Obamacare insurers in Oregon have submitted their rate requests for 2018 and those rates range from a 12% drop on some plans to a 66% increase on others. Charles Gaba at ACA signups calculates the weighted average of the requests is 17.2 percent.
Gaba also posts the letters various insurers submitted justifying their requests. Those letters contain an explanation of the factors driving the double-digit rate hikes. For instance, ATRIO opens it’s letter saying, “ATRIO’s 2016 premiums were insufficient to cover the cost of its claims, and, while the increase from 2016 to 2017 is expected to mitigate a portion of the shortfall, ATRIO believes that the calculated increase is necessary to achieve adequate rates in 2018.” In short, they lost money in 2016 and haven’t recovered.
Another Oregon insurer, BridgeSpan, has a similar justification. “The main driver of the rate change is the increasing cost of medical care,” their letter states.
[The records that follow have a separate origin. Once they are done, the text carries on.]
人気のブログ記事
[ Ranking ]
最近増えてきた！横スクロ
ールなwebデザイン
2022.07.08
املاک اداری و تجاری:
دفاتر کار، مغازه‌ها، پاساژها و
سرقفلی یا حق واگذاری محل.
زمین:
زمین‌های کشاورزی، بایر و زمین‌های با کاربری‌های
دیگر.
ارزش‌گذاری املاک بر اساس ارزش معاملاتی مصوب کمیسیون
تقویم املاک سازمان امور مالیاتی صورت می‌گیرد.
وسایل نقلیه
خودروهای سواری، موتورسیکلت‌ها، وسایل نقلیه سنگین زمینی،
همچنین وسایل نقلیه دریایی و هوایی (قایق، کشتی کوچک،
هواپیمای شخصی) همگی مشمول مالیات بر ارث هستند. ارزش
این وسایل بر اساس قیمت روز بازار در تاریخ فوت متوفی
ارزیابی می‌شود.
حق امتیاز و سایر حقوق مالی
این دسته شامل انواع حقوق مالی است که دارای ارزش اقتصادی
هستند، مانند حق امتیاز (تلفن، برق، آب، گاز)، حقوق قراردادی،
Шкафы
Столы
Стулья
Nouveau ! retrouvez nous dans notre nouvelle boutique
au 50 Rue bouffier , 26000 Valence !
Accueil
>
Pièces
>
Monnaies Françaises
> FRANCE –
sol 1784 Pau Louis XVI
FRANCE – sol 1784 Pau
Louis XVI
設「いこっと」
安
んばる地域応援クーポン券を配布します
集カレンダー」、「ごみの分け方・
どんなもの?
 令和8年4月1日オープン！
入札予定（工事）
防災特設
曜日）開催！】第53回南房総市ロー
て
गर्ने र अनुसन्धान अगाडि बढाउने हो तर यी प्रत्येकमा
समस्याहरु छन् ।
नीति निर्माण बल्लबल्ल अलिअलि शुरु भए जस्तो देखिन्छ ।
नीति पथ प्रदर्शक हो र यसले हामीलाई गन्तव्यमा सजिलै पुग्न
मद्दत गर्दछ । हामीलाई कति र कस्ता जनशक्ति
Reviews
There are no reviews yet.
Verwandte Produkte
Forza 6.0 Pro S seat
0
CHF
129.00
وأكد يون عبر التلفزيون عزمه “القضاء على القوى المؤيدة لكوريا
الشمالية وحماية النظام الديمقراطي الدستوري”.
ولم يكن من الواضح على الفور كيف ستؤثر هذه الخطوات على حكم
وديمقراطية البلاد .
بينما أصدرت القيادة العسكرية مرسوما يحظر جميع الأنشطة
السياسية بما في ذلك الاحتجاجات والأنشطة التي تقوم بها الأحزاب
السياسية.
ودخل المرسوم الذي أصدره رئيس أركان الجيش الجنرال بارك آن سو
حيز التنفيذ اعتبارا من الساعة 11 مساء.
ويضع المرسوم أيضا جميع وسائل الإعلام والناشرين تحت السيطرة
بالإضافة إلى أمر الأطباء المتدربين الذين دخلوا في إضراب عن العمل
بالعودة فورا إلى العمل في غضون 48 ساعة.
However, the letter also mentions another factor which Gaba highlights [emphasis his]:
“Another driver is the expectation that lower cost members are less likely to purchase coverage in 2018.”
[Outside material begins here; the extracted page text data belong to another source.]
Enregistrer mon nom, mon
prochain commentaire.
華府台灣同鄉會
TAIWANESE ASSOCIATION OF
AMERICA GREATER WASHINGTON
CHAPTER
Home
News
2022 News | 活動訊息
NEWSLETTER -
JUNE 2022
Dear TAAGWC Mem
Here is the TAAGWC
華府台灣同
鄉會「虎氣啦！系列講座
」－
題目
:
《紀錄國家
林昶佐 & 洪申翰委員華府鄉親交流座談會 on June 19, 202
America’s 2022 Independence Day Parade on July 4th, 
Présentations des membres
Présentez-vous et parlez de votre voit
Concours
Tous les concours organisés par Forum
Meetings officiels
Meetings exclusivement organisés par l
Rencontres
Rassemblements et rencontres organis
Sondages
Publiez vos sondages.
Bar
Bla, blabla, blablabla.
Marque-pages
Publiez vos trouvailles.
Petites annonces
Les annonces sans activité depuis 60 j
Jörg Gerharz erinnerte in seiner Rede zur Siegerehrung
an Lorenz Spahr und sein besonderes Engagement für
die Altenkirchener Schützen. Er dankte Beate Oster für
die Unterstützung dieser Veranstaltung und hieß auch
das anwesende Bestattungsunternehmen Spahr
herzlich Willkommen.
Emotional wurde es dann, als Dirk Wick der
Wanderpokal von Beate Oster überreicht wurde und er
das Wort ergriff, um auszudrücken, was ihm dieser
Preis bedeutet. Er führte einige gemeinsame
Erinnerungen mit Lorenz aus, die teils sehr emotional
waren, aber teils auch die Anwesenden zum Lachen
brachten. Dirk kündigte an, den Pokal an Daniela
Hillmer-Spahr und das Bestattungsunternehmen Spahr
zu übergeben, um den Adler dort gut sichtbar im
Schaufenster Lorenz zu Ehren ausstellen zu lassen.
Translation: We don’t expect HHS to actually enforce the individual mandate (or, at the very least, BridgeSpan is pretty sure that potential enrollees don’t think HHS will enforce the mandate, which amounts to the same thing…it doesn’t really matter whether they do enforce the mandate if enough people think they won’t).
These are rate requests, meaning that Oregon’s insurance commissioner will look them over and could push insurers to accept something lower before actual rates are announced.
The requested rates in Oregon are high but not as bad as those requested in a couple other states. Earlier this month a large Obamacare insurer in Maryland requested a 59% premium increase for next year. The same insurer requested a 35% increase in Virginia. That insurer’s CEO, Chet Burrell, also described Obamacare as being in the first stages of a “death spiral.”